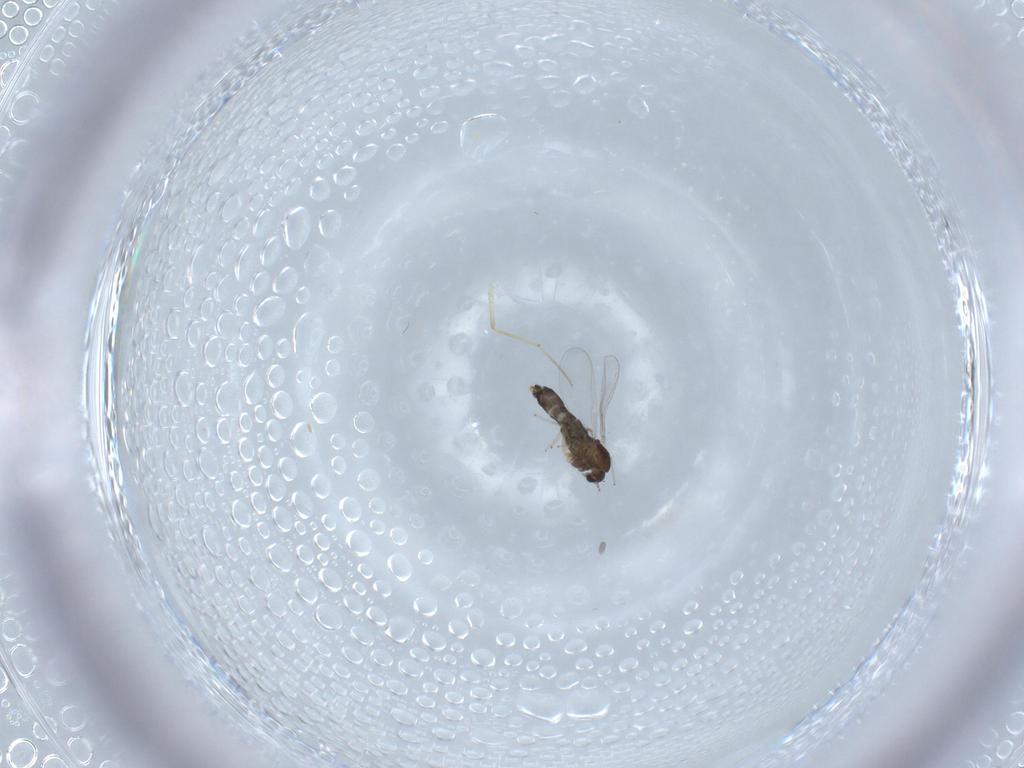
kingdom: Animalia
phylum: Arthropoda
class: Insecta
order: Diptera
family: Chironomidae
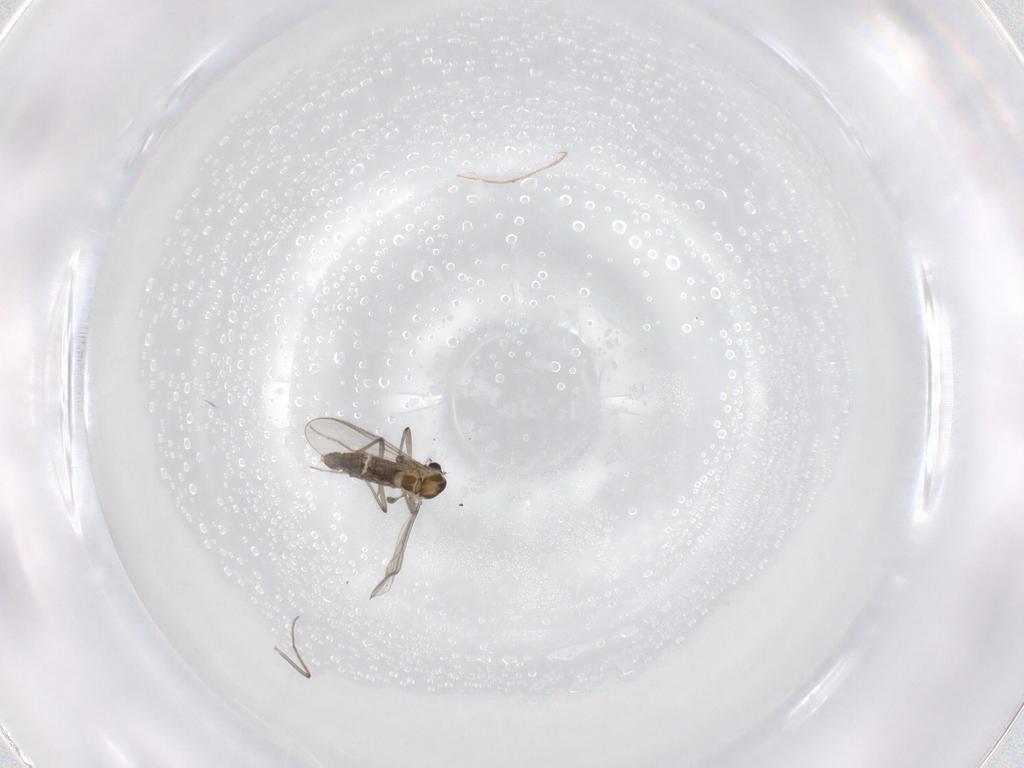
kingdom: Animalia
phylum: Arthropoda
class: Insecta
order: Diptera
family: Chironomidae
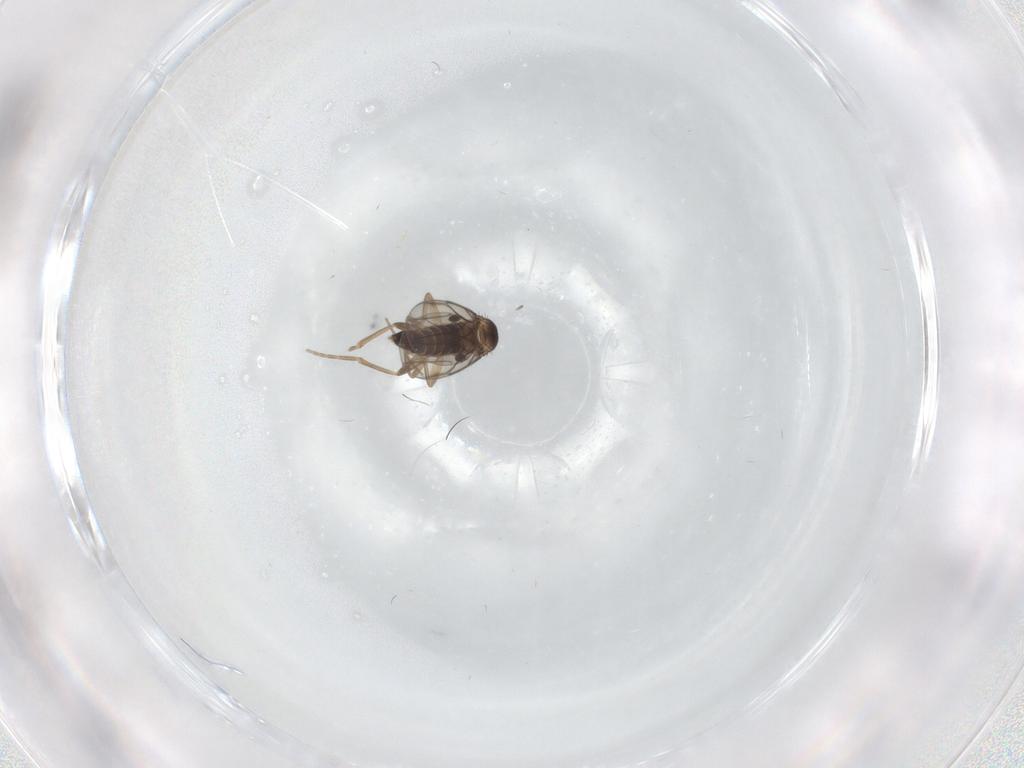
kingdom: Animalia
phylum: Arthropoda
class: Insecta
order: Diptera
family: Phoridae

--

Reproduce every text line of the material above without changing a word, and leave the pictures out.

kingdom: Animalia
phylum: Arthropoda
class: Insecta
order: Diptera
family: Chironomidae
kingdom: Animalia
phylum: Arthropoda
class: Insecta
order: Diptera
family: Chironomidae
kingdom: Animalia
phylum: Arthropoda
class: Insecta
order: Diptera
family: Phoridae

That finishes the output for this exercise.